Using the entries below, quote exactly the span of lines that begins with the line containing "hfov_deg: 27.0" and ends with the final line.

═════ Data

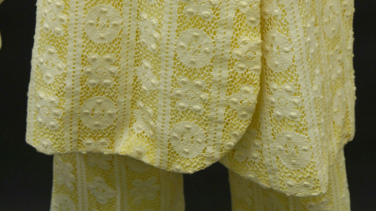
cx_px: 189
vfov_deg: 17.2
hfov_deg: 31.4
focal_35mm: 67
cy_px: -41
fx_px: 668
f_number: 4.5
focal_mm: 28
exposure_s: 1/60
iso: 320
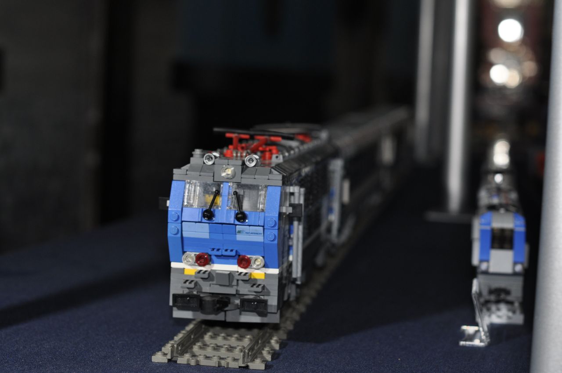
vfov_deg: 18.1
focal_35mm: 75
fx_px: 1169
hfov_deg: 27.0
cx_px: 281
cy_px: 186
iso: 400
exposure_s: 1/60
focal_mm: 50
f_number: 4.5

══════════

**Your response**
hfov_deg: 27.0
cx_px: 281
cy_px: 186
iso: 400
exposure_s: 1/60
focal_mm: 50
f_number: 4.5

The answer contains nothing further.